Apesar da Petrobras ter elevado em 8,5% o preço médio do botijão de gás de cozinha vendido às distribuidoras para botijão de 13 kg, o preço na média nacional, sem tributos, nas refinarias da companhia, será equivalente a R$ 25,07 para envase em botijão de 13 kg, a partir de terça-feira (6), e de acordo com a Agência Nacional do Petróleo (ANP), os consumidores pagaram em média R$ 68,59 pelo botijão na semana passada, os donos de micro-restaurantes não deverão repassar o aumento para o preço do cardápio. Na semana anterior, esse valor havia ficado em R$ 68,34.

Segundo a Federação das Empresas Revendedoras de Gás Liquefeito do Amazonas (Fegás), no estado, o valor do gás revendido pelas distribuidoras pode chegar até R$ 85. Em Manaus, o valor deve ficar entre R$ R$ 75 e R$ 78.

De acordo com a ex-presidente da Associação Brasileira de Bares e Restaurantes (Abrasel), e empresária Lilian Guedes, o reajuste no preço do botijão de 13kg não deverá ser repassado para o preço do cardápio nos micro- restaurantes com até dez funcionários por causa da livre concorrência.

“Acredito que os micro-restaurantes não deverão repassar aos seus clientes o aumento no preço do gás de cozinha para o cardápio. Vários restaurantes desse porte praticam preços que variam de R$ 5,00, R$7,00 e R$ 10,00 e se ocorrer o aumento no preço do prato vai diminuir com certeza sua clientela, consequentemente haverá prejuízos aos proprietários”, destacou a empresária.

A ex-presidente da Abrasel explica que os restaurantes de pequeno, médio e grande porte trabalham com o gás a granel (industrial), abastecidos pelos caminhões-tanques.
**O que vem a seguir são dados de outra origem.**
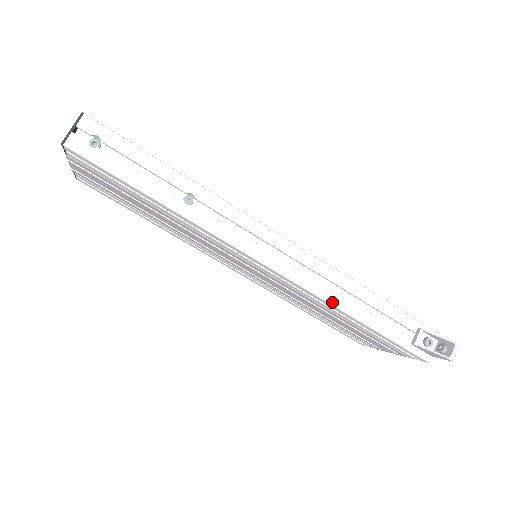
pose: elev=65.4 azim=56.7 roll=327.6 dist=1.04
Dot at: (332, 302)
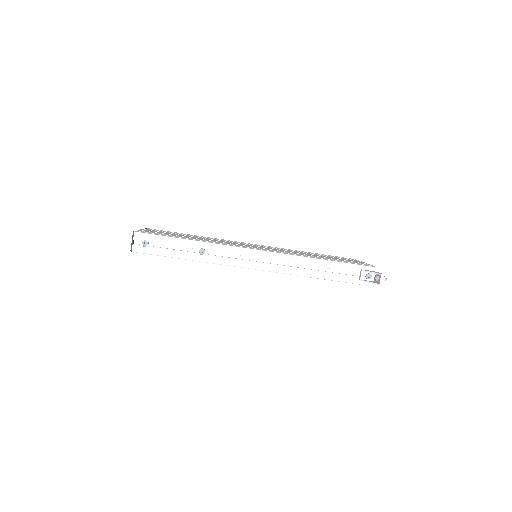
Dot at: (301, 275)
Somente nesse ano o aumento do gás industrial variou de 16% a 17% com repasse para o cardápio entre 2% a 5%.

O preço nas distribuidoras estava congelado em R$ 23,10 desde julho. Ainda de acordo com a estatal, o aumento ocorre principalmente devido a desvalorização do real frente ao dólar e a elevações nas cotações internacionais do GLP.

As distribuidoras deverão ainda incorporar outros custos como impostos com liberdade para praticar preços, onde o valor do botijão vendido às distribuidoras não é o único determinante com preço final ao consumidor.

Desde quando passou a ter reajustes trimestrais, o botijão acumulou alta de R$ 0,69, ou 2,8% desde janeiro e segundo a estatal, o fator referência para os preços continua sendo a média dos preços do propano e butano comercializados no mercado europeu, acrescida da margem de 5%.